Bot apps and apps/docs do not integrate the library either (server-only / Docusaurus).
exemptPathPrefixes
Pass this prop to the provider to suppress the consent UI on specific pathname prefixes (e.g. OBS browser-source routes at /overlay/* where a banner would break the embed).
On matching paths:
<ConsentBanner />and<CookieSettingsButton />do not render.useConsent().isExempt === true.isAllowed("essential")returnstrue; all other categories returnfalse.acceptAll / acceptEssentialOnly / openPreferences / openBanner / closeBannerare no-ops.
<ConsentProvider
translations={defaultTranslations[locale]}
policyUrl="/legal/cookies"
appName="Web"
exemptPathPrefixes={["/overlay", "/api"]}
footerLinks={{ privacyUrl: "/legal/privacy", imprintUrl: "/legal/imprint" }}
>
{children}
</ConsentProvider>
Adding a cookie
Edit shared/cookies-consent/src/utils/cookieDetector.ts.
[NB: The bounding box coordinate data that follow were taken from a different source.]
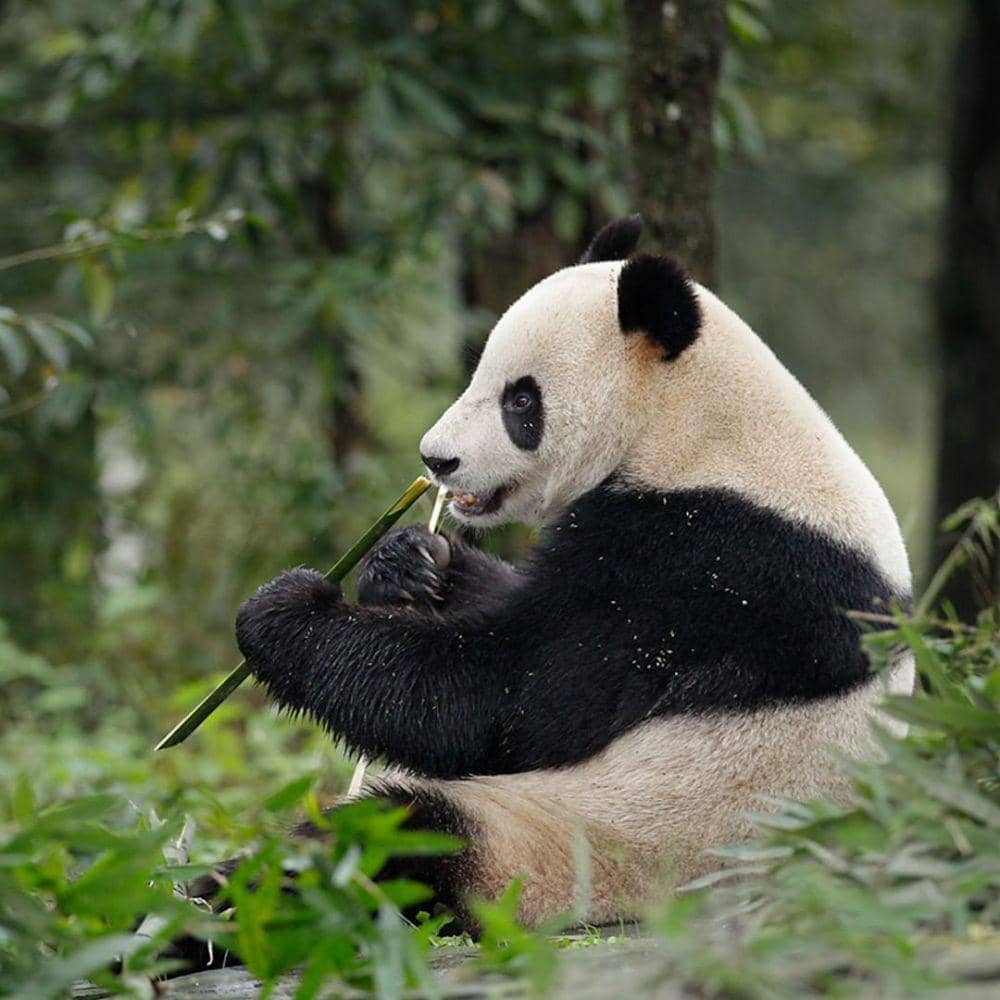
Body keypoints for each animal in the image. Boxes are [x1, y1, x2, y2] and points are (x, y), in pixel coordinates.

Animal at [232, 215, 914, 932]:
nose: (436, 460)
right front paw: (409, 561)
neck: (697, 426)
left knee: (398, 838)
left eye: (520, 401)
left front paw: (282, 612)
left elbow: (509, 694)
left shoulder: (705, 565)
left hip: (585, 841)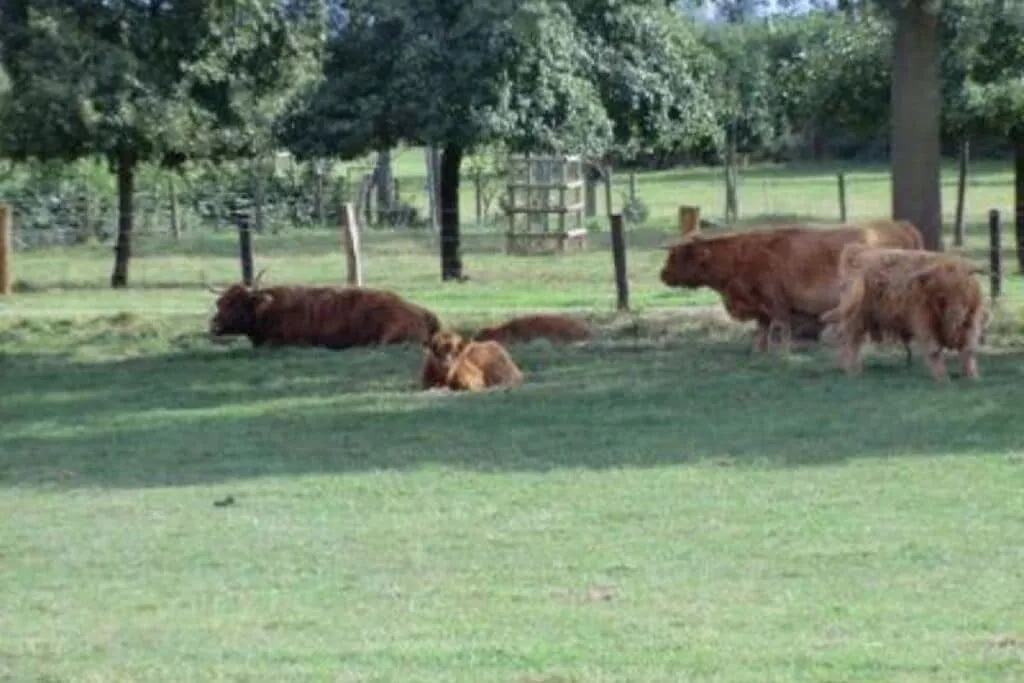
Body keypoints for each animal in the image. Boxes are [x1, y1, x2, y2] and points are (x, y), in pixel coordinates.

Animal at [819, 244, 987, 385]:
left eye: (964, 288)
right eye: (941, 294)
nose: (956, 314)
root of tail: (857, 252)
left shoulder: (971, 322)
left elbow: (969, 349)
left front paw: (972, 376)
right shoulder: (924, 323)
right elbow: (934, 350)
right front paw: (943, 378)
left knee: (849, 340)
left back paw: (849, 368)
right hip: (855, 318)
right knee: (850, 341)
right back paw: (852, 371)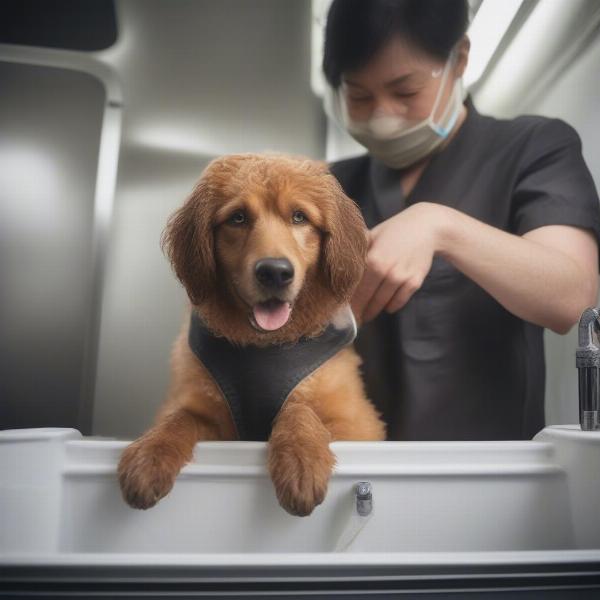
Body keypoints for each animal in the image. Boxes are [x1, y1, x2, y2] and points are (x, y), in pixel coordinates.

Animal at [117, 155, 384, 516]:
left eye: (299, 217)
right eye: (238, 218)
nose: (274, 272)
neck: (264, 346)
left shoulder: (359, 423)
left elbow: (300, 409)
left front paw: (300, 460)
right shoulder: (204, 413)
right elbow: (178, 418)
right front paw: (149, 455)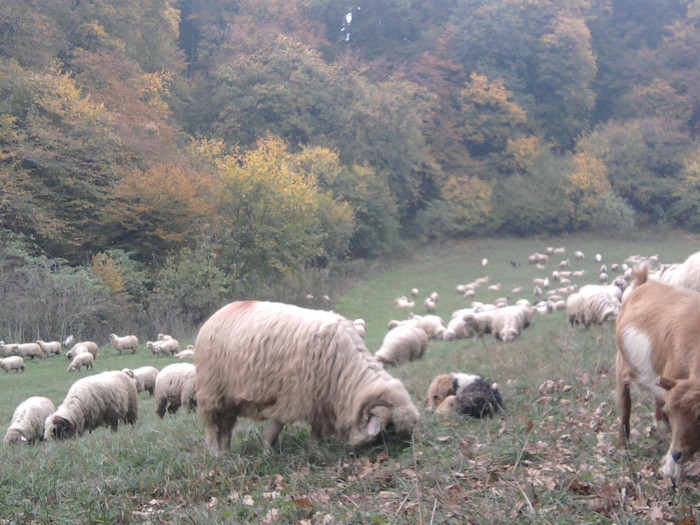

Append to the cookiePatterns array:
{ pattern: /^your_cookie_name$/, category: "functional", service: "Your Service" }
Also add a matching entry to src/i18n/en.json (and de.json) under the appropriate category's cookies array so the preferences modal shows the human-friendly name + purpose + duration.
Storage key
Persistent state is stored under localStorage["lumio_cookie_consent"] with an internal version number. Read via getStoredConsent() (returns ConsentState | null).
Categories
essential, functional, statistics, marketing — semantics match the spec at docs/superpowers/specs/2026-04-16-cookies-consent-library-design.md.